## Task brief
Reproduce the lines below verbatim, starting with the line containing "Does any single" and continuing through the last of them, and omit the pictures.

## Lines from a data collection
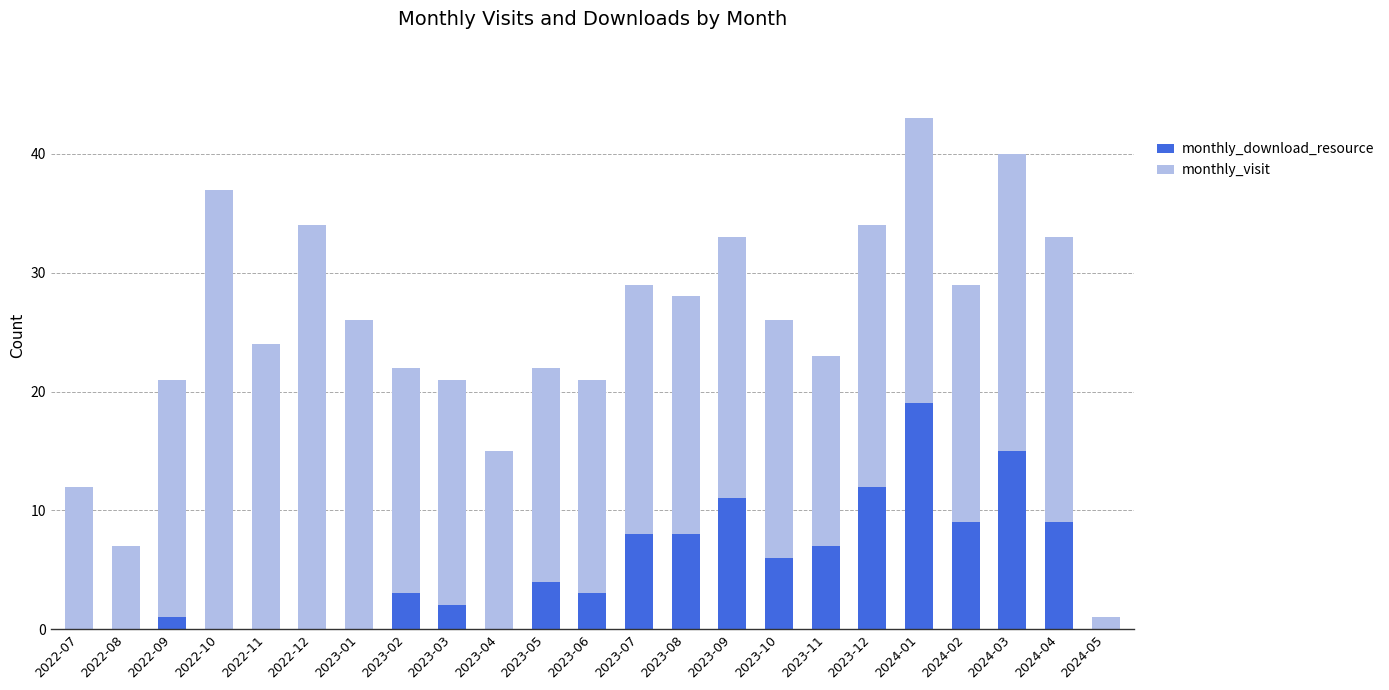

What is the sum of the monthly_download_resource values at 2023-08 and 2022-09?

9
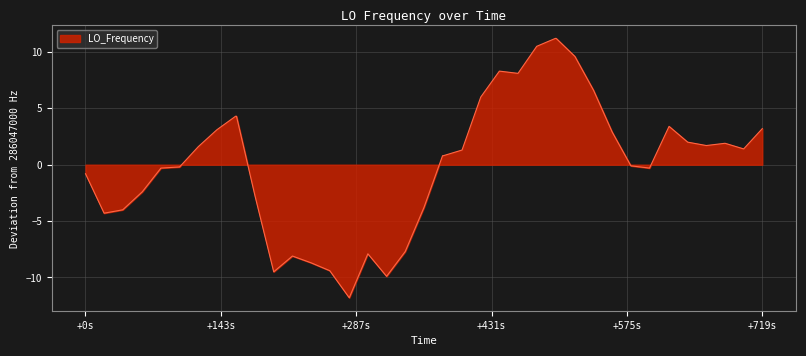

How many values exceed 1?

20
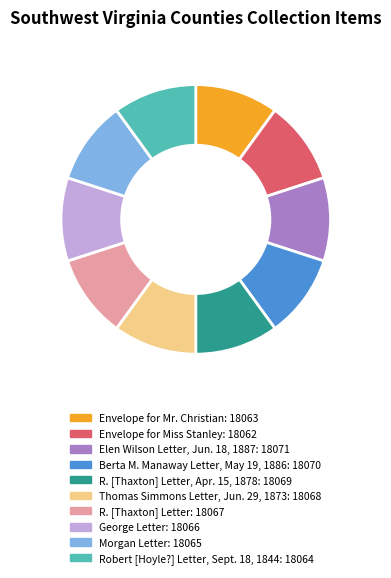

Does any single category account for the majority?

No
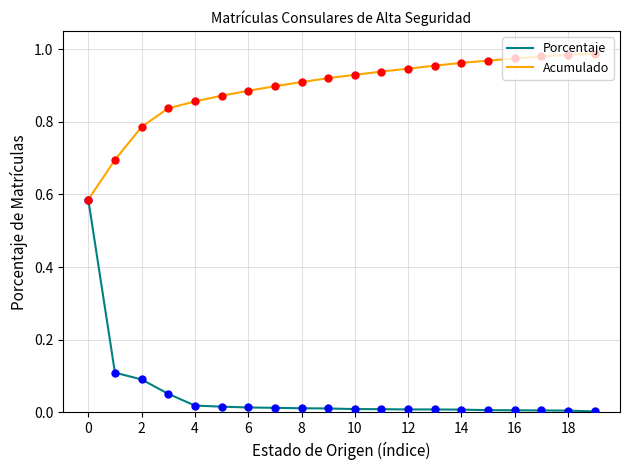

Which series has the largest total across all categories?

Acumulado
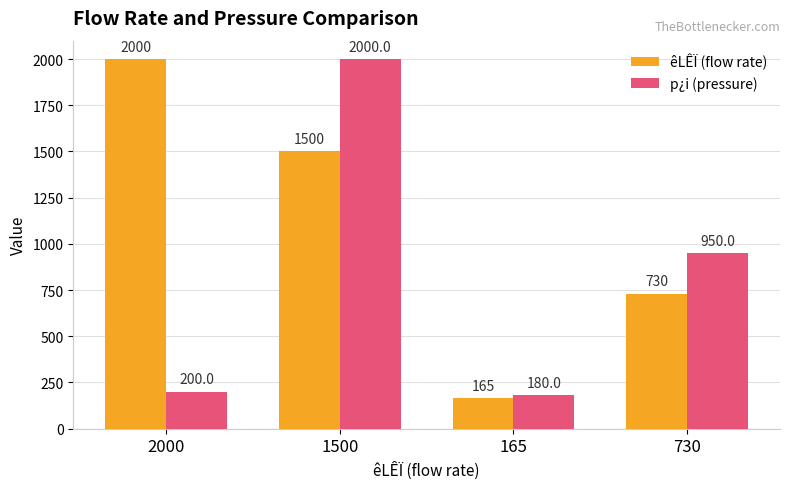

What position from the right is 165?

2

## Solution for this task
Does any single category account for the majority?

No

Which series has the largest total across all categories?

Acumulado

What position from the right is 165?

2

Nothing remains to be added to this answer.